=== ASSIGNED TASK A ===
Decide whether each statement below agrees with the text on Disney's 2014 profits and FP+. For each, answer yes or no and quote the words of the text that decide it: (i) Disney's profit increase for 2014 was 8%. (ii) CBS had a larger profit increase than Viacom. (iii) The last paragraph says its writer will take the bait.

=== TEXT FOR ANALYSIS ===
· · · · · · ·
Let's not wade too deeply into the "revenue/cost/profit/inflation" pool. If Disney is doing such a bang up job and MM+ is the engine driving all of this, then explain its 8% profit increase for 2014 compared to the rest of the Entertainment industry in the Fortune 500*:

  • #44--Comcast/Universal=9.9% profit increase
  • #61--Disney=8% profit increase
  • #85--Twenty-First Century Fox=502% profit increase
  • #102--Time Warner=22.3% profit increase
  • #182--CBS=19.4% profit increase
  • #210--Viacom=20.9% profit increase
  • #460--Discovery Communications=14% profit increase
All of these companies were living in the same business climate and no one was inside a bubble.

*Sources:
http://thereformedbroker.com/2014/06/02/highlights-from-the-2014-fortune-500-issue/
http://fortune.com/fortune500/
 
And there's the other half of the "if you don't like FP+, it's because you don't like change" critique. It's the "if you don't like FP+, it's because you aren't tech-savvy" critique...... designed to insult people into silence, for fear of being labeled a Luddite.

Good tech is intuitive and customer friendly. Just because something is more high-tech does not make it inherently better.

I didn't say that "if you don't like FP+, it's because you aren't tech savvy". I said that if you are not tech savvy, you are more likely not to like FP+ because of the technical interactions that are required.

Insult people into silence? Not quite. You are just trying to spark the fire of us vs. them as you do with every other post. Not taking the bait. Sorry.
· · · · · · ·
Records from a data source
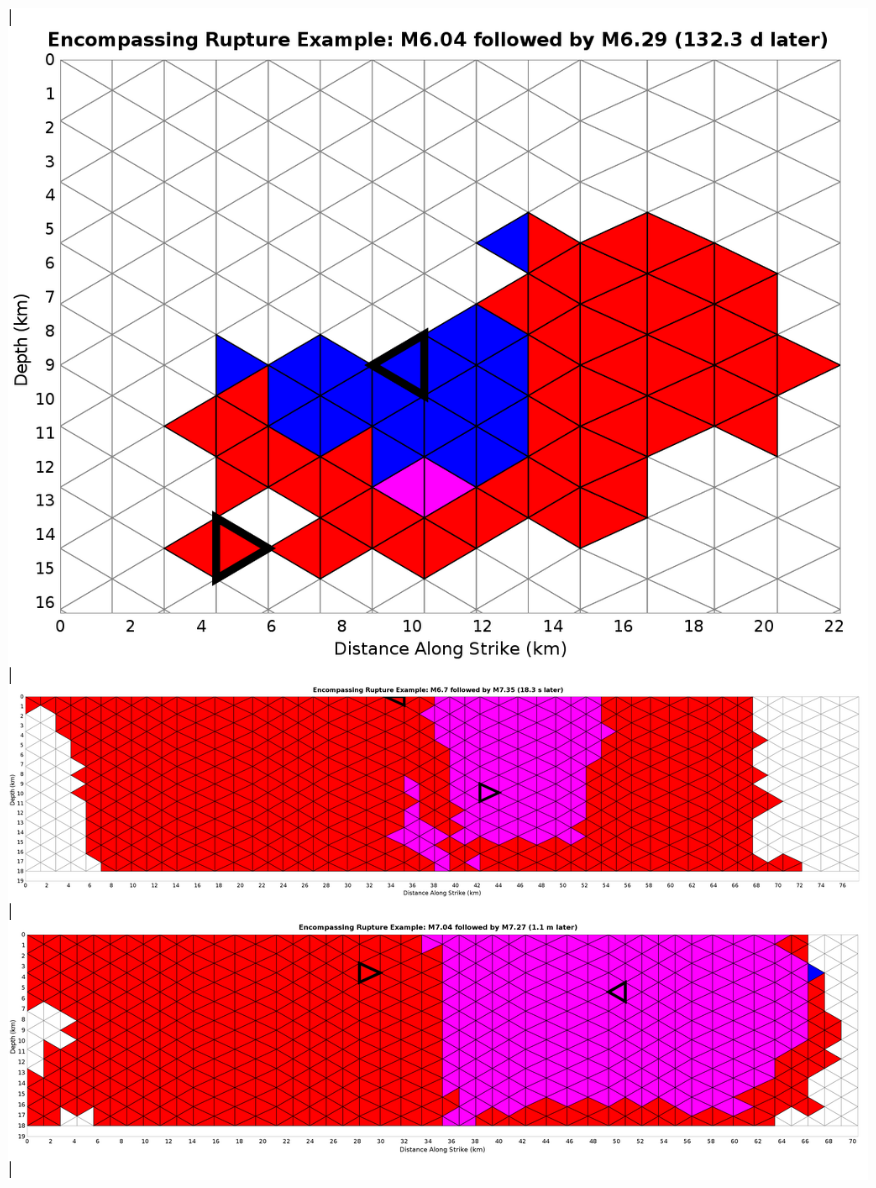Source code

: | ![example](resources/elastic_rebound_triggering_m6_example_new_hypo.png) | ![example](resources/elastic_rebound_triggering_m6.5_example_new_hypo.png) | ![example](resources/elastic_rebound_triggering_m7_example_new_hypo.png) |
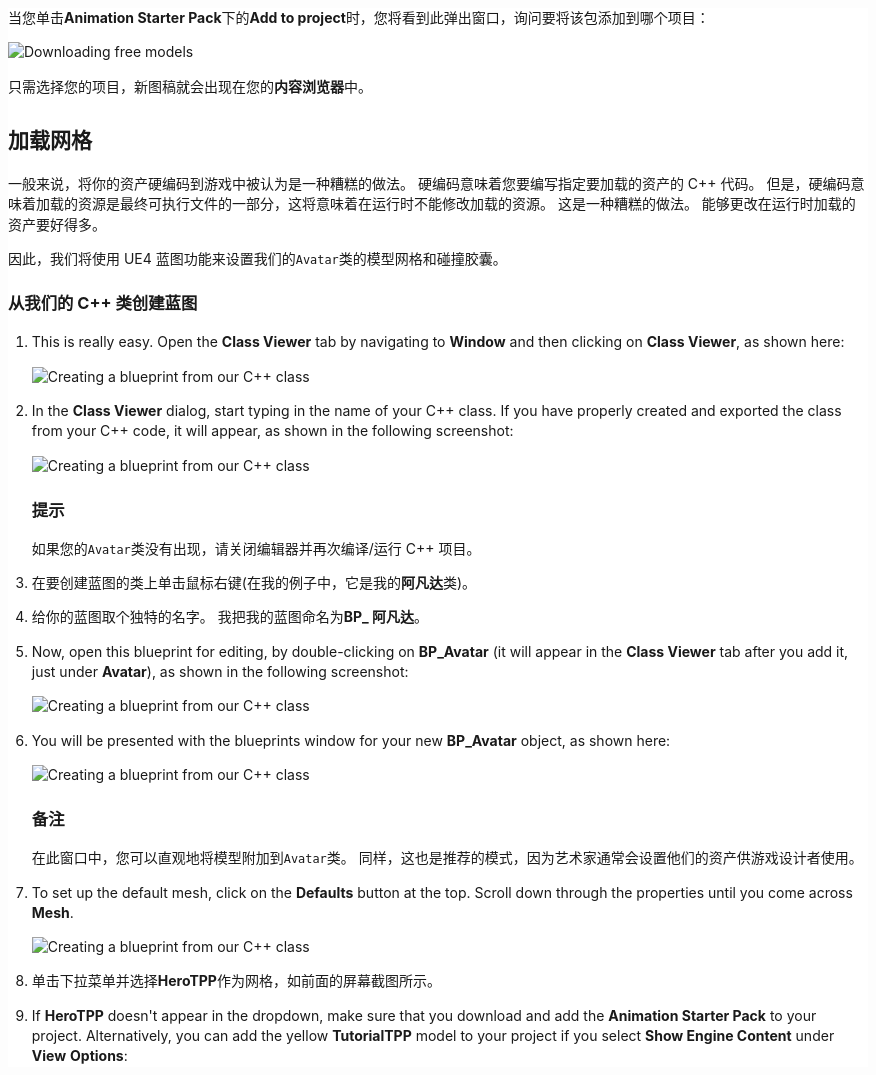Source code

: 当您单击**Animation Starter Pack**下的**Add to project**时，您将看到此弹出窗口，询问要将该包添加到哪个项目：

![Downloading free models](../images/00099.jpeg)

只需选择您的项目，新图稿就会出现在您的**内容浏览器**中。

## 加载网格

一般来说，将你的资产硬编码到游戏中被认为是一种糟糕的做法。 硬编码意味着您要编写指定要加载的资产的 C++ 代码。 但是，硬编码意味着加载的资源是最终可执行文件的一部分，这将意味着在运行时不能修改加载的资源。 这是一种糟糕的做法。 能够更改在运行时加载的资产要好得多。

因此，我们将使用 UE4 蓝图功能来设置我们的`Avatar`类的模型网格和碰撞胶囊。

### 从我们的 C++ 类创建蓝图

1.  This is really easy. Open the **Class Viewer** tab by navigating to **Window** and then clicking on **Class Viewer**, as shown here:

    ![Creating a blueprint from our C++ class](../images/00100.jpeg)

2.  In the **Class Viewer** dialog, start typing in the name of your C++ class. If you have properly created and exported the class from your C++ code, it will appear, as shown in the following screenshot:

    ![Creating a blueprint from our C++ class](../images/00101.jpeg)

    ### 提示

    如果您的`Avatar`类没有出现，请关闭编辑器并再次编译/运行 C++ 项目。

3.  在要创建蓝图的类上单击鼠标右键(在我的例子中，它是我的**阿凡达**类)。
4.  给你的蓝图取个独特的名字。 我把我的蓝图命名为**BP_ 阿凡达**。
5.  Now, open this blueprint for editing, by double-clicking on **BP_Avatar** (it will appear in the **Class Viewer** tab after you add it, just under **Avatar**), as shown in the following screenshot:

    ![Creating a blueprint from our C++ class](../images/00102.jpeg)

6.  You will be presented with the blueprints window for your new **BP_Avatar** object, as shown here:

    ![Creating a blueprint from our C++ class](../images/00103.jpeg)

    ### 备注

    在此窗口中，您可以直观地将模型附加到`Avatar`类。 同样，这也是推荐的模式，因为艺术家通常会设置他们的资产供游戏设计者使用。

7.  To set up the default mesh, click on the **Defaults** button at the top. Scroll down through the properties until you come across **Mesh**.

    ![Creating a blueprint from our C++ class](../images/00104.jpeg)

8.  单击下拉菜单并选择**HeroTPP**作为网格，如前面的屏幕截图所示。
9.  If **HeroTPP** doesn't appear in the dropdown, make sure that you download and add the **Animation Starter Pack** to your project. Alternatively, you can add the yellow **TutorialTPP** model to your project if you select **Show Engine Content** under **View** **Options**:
· · · · · · ·
=== ASSIGNED TASK B ===
Please copy from the records the stretch from the line containing "在此窗口中，您可以直观地将模" through the line containing "our C++ class](../images/00104.jpeg)", with both of those lines included.

=== ANSWER AREA A ===
(i) Yes: "#61--Disney=8% profit increase"
(ii) No: "#182--CBS=19.4% profit increase" and "#210--Viacom=20.9% profit increase"
(iii) No: "Not taking the bait."

=== ANSWER AREA B ===
    在此窗口中，您可以直观地将模型附加到`Avatar`类。 同样，这也是推荐的模式，因为艺术家通常会设置他们的资产供游戏设计者使用。

7.  To set up the default mesh, click on the **Defaults** button at the top. Scroll down through the properties until you come across **Mesh**.

    ![Creating a blueprint from our C++ class](../images/00104.jpeg)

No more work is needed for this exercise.